:: INPUT DATA ::
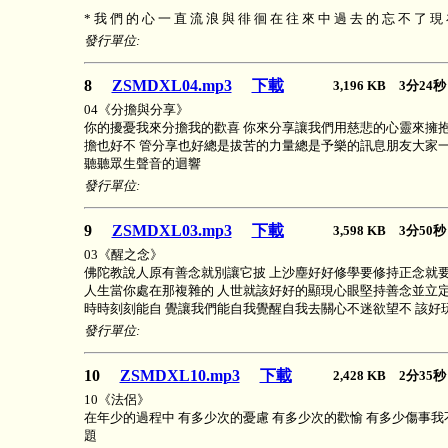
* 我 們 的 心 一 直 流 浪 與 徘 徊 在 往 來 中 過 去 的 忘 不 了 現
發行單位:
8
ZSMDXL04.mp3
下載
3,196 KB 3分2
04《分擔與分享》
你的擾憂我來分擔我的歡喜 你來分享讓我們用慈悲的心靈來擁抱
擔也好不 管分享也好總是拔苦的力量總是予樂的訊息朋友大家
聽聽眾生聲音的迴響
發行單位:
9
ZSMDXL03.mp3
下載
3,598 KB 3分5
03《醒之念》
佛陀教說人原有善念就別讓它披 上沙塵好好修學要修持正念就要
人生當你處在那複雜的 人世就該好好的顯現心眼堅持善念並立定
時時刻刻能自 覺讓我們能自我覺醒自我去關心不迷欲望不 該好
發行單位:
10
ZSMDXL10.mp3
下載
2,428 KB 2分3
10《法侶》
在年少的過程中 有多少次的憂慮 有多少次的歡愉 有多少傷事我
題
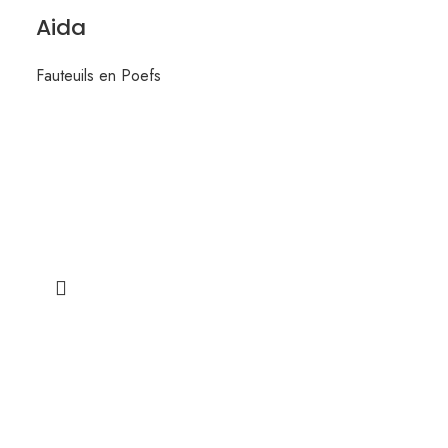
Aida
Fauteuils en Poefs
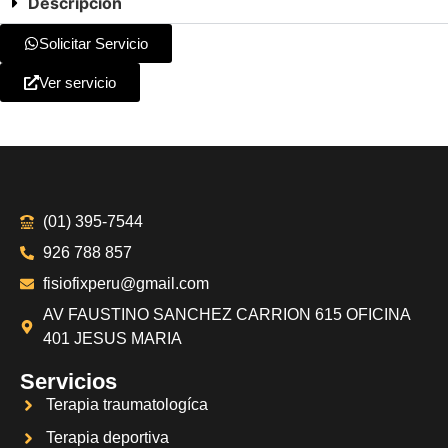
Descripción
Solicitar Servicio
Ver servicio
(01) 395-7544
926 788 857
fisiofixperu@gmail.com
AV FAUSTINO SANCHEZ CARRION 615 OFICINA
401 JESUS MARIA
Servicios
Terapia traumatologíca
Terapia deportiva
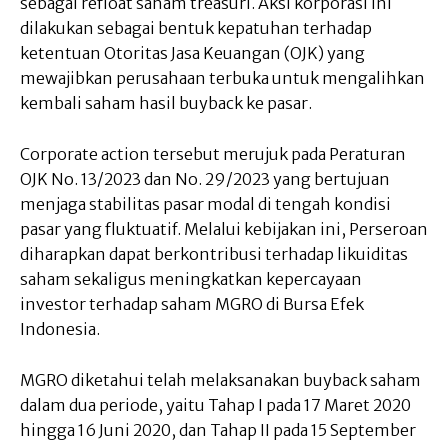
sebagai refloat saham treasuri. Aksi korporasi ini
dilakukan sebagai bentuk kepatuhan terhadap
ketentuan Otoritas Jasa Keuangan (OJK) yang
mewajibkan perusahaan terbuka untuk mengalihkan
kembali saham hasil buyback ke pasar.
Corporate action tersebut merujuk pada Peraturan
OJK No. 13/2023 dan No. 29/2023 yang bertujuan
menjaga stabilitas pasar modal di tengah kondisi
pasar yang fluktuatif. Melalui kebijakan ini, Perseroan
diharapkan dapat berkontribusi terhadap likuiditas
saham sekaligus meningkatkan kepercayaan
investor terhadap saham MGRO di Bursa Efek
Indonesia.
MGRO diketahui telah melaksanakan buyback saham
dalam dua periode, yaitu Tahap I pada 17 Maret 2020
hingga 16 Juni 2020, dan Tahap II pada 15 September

:: INSTRUCTION ::
What this calls for is a word-for-word copy of the listing above, pictures excluded.

:: WRITTEN SOLUTION ::
* 我 們 的 心 一 直 流 浪 與 徘 徊 在 往 來 中 過 去 的 忘 不 了 現
發行單位:
8
ZSMDXL04.mp3
下載
3,196 KB 3分2
04《分擔與分享》
你的擾憂我來分擔我的歡喜 你來分享讓我們用慈悲的心靈來擁抱
擔也好不 管分享也好總是拔苦的力量總是予樂的訊息朋友大家
聽聽眾生聲音的迴響
發行單位:
9
ZSMDXL03.mp3
下載
3,598 KB 3分5
03《醒之念》
佛陀教說人原有善念就別讓它披 上沙塵好好修學要修持正念就要
人生當你處在那複雜的 人世就該好好的顯現心眼堅持善念並立定
時時刻刻能自 覺讓我們能自我覺醒自我去關心不迷欲望不 該好
發行單位:
10
ZSMDXL10.mp3
下載
2,428 KB 2分3
10《法侶》
在年少的過程中 有多少次的憂慮 有多少次的歡愉 有多少傷事我
題
Aida
Fauteuils en Poefs
Descripción
Solicitar Servicio
Ver servicio
(01) 395-7544
926 788 857
fisiofixperu@gmail.com
AV FAUSTINO SANCHEZ CARRION 615 OFICINA
401 JESUS MARIA
Servicios
Terapia traumatologíca
Terapia deportiva
sebagai refloat saham treasuri. Aksi korporasi ini
dilakukan sebagai bentuk kepatuhan terhadap
ketentuan Otoritas Jasa Keuangan (OJK) yang
mewajibkan perusahaan terbuka untuk mengalihkan
kembali saham hasil buyback ke pasar.
Corporate action tersebut merujuk pada Peraturan
OJK No. 13/2023 dan No. 29/2023 yang bertujuan
menjaga stabilitas pasar modal di tengah kondisi
pasar yang fluktuatif. Melalui kebijakan ini, Perseroan
diharapkan dapat berkontribusi terhadap likuiditas
saham sekaligus meningkatkan kepercayaan
investor terhadap saham MGRO di Bursa Efek
Indonesia.
MGRO diketahui telah melaksanakan buyback saham
dalam dua periode, yaitu Tahap I pada 17 Maret 2020
hingga 16 Juni 2020, dan Tahap II pada 15 September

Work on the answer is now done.